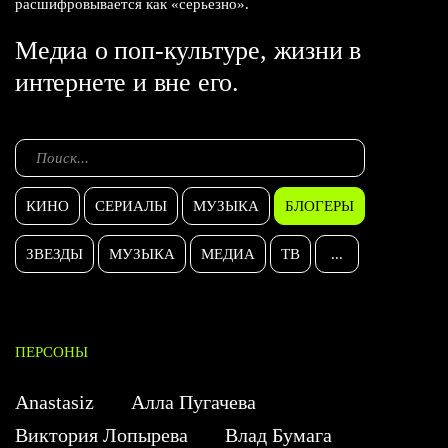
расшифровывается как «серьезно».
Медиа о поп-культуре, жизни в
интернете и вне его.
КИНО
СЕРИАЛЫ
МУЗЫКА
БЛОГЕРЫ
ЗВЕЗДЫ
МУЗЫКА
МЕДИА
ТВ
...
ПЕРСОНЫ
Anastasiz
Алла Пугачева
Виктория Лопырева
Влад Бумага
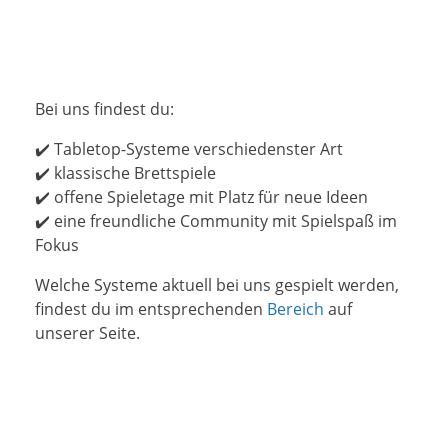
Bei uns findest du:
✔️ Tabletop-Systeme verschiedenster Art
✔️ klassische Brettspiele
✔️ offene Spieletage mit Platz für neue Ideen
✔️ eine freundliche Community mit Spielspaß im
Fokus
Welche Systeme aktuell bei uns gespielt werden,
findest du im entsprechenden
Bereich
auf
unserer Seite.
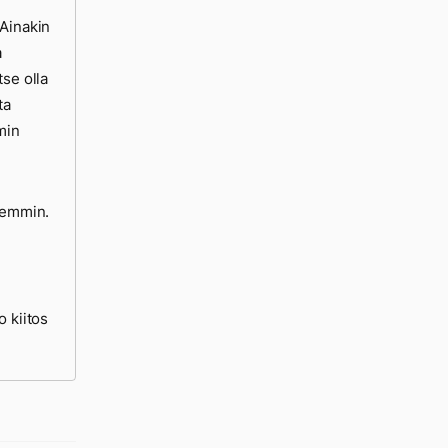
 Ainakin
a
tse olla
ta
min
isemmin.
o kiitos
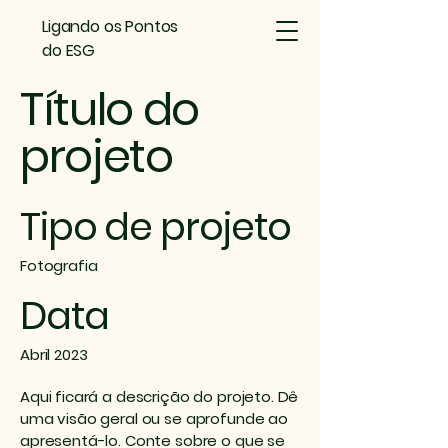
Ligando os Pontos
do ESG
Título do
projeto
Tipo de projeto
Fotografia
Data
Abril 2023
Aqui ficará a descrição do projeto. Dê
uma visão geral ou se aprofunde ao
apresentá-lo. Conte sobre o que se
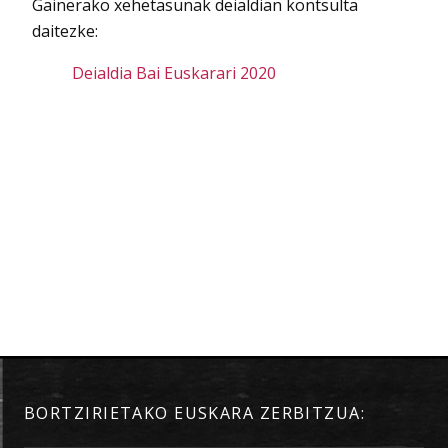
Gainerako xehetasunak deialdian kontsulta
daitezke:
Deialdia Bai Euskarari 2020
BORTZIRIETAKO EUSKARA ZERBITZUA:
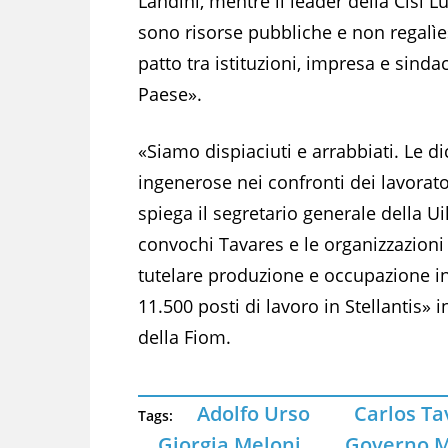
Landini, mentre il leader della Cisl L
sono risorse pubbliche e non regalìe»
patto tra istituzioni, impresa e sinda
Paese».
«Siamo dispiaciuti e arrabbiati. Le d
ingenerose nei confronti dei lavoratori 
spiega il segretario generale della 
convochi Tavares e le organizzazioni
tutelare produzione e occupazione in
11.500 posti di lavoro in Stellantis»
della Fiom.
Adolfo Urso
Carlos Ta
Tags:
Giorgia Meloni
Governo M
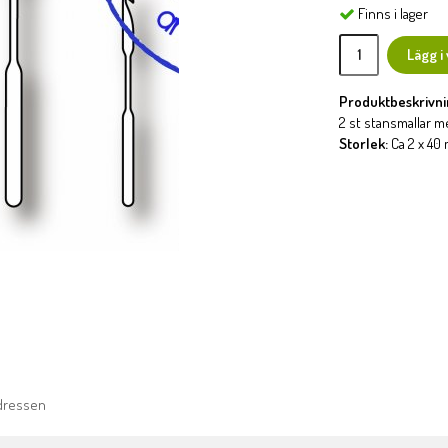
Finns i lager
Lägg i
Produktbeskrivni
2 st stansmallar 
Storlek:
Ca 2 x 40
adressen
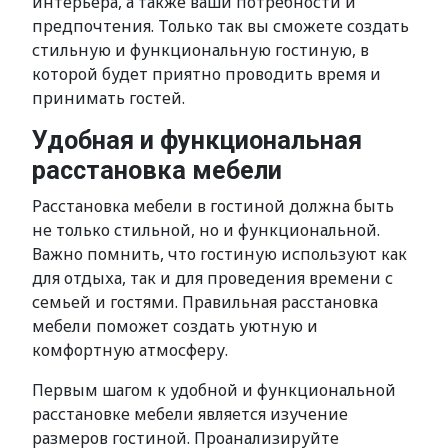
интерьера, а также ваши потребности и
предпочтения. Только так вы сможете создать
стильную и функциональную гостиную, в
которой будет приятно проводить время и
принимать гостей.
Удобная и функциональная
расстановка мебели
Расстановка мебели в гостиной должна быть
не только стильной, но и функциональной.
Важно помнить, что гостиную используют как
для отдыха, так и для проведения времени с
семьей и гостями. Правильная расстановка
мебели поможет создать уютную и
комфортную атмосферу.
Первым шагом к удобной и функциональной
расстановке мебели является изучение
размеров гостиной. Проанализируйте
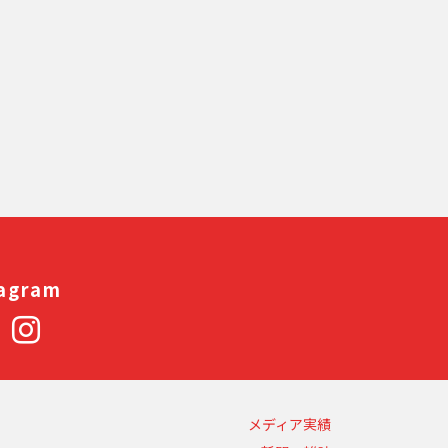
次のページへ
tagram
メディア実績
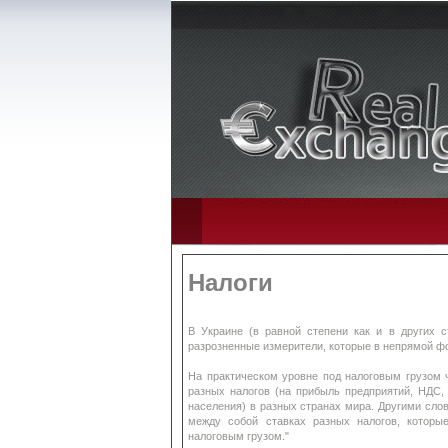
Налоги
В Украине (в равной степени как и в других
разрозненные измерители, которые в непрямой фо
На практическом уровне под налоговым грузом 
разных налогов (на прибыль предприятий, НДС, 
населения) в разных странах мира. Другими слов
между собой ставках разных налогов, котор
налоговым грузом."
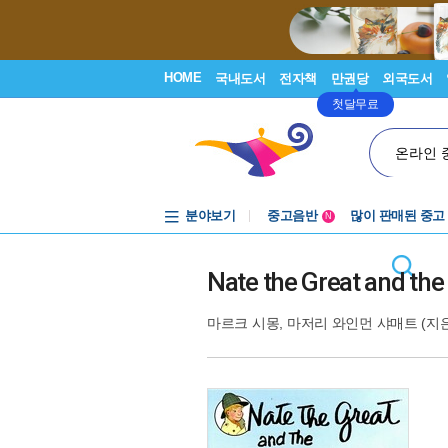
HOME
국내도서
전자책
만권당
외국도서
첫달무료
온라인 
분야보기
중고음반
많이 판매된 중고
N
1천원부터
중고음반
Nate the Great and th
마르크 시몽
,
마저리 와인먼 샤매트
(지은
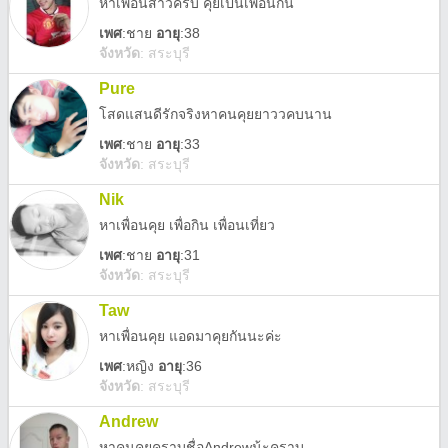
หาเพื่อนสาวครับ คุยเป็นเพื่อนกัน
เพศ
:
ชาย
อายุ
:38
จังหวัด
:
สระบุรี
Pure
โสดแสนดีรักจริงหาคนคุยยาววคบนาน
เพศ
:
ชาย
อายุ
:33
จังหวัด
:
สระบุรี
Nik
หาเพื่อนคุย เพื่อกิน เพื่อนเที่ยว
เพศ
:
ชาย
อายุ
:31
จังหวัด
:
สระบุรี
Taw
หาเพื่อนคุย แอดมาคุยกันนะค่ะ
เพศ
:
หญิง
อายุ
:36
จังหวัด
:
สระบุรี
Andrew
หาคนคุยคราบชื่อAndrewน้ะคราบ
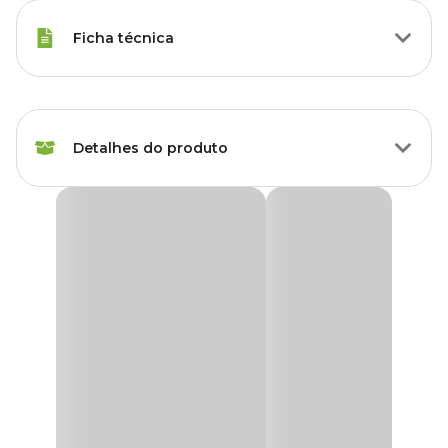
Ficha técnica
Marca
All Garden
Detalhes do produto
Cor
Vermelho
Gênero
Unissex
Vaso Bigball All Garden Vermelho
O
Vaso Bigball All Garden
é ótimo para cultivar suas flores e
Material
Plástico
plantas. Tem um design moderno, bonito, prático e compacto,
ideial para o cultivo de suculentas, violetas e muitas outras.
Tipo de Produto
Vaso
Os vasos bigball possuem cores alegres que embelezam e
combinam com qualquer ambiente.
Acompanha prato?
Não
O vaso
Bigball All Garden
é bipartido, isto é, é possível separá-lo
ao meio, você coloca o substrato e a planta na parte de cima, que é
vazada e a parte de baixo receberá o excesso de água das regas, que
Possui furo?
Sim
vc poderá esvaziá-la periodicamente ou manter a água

◇ ◇ ◇ ◇ ◇ ◇ ◇

Report the number of lines in the listing above that hold the word "функциональной", and give no other text.

2